10. The personal sample holder according to claim 9 wherein the first plate comprises: a cylindrical bearing surface that extends in a direction that is parallel with the pivot axis, wherein the pivot axis extends through a cross-sectional center of the cylindrical bearing surface; andone or more connecting protrusions located at locations radially spaced apart from the pivot axis and angularly spaced apart around the pivot axis, wherein the connecting protrusions extend from the cylindrical bearing surface in directions that have at least a directional component that is parallel with the pivot axis.

11. The personal sample holder according to claim 10 wherein the first plate comprises: one or more resting protrusions located at locations radially spaced apart from the pivot axis, angularly spaced apart around the pivot axis and between pairs of connecting protrusions, wherein the resting protrusions extend from the cylindrical bearing surface in directions that have at least a directional component that is parallel with the pivot axiswherein the resting protrusions extend, from the cylindrical bearing surface, for a shorter distance than the connecting protrusions.

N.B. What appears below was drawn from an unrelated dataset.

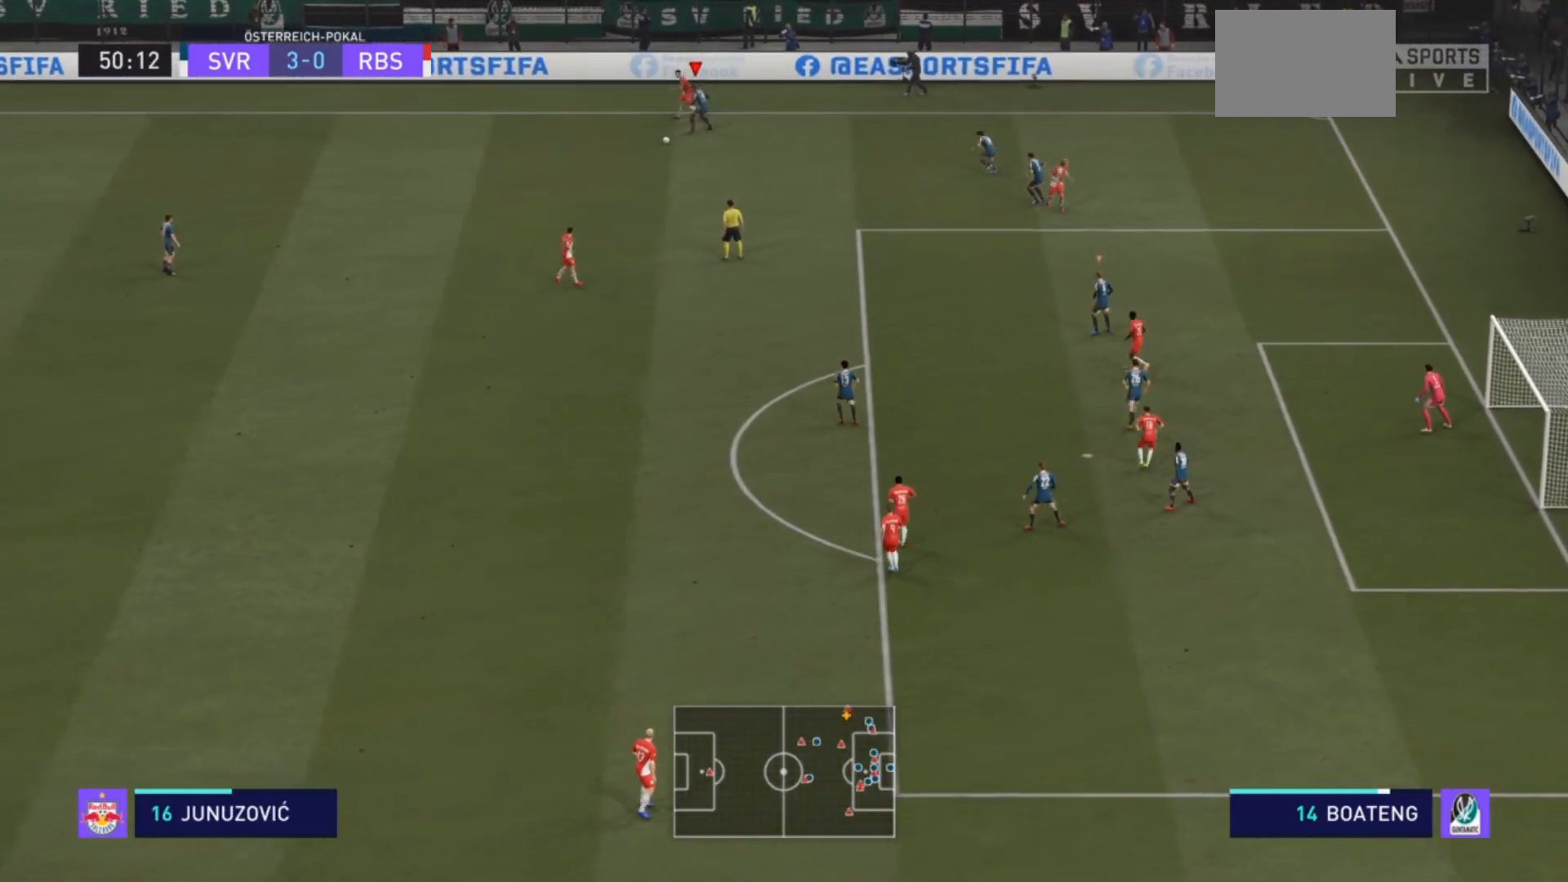
{"buttons": ["R2"], "left_stick": "left", "right_stick": "center", "events": [[67, "left_stick", "left"], [300, "L2", "up"], [300, "left_stick", "down-right"], [333, "L1", "down"], [367, "R2", "up"], [433, "R2", "down"], [433, "left_stick", "left"], [467, "L1", "up"]]}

12. The personal sample holder according to claim 10 wherein the connecting protrusions extend through openings on the second plate to secure the first plate to the second plate.

13. The personal sample holder according to claim 10 wherein the second arm comprises a bore-defining surface, wherein the cylindrical bearing surface bears against the bore-defining surface to facilitate relative pivotal motion between the first and second arms about the pivot axis.

14. The personal sample holder according to claim 8 wherein the first plate is integrally formed with the first arm.

15. The personal sample holder according to claim 8 wherein the first and second plates comprise a plurality of teeth and a plurality of indents, wherein the indents provide concavities between the teeth, wherein each tooth protrudes in a direction that has a directional component parallel with the pivot axis and each indent opens in a direction that has a directional component parallel with the pivot axis.

16. The personal sample holder according to claim 15 wherein at least one tooth of the first plate has a corresponding tooth on the second plate.

17. The personal sample holder according to claim 15 wherein the teeth and indents define discrete relative angular positions for at least one of the first and second arms about the pivot axis.

18. The personal sample holder according to claim 15 wherein the first arm and the second arm each comprise at least one sidewall that extends in a direction that has at least one directional component that is parallel with the pivot axis, wherein at least one of the sidewalls projects into one of the indents of the first plate or the second plate between two adjacent teeth to lock the pivot joint at one of the locking configurations.

19. The personal sample holder according to claim 15 wherein the at least one arm is deformable to move to an adjacent indent upon the application of a sufficient force to the at least one arm.

20. The personal sample holder according to claim 1 wherein the sample collection vessel holder or the second arm at the sample-collection location comprise one or more snap-together fittings that allow the sample collection vessel holder to attach to the second arm.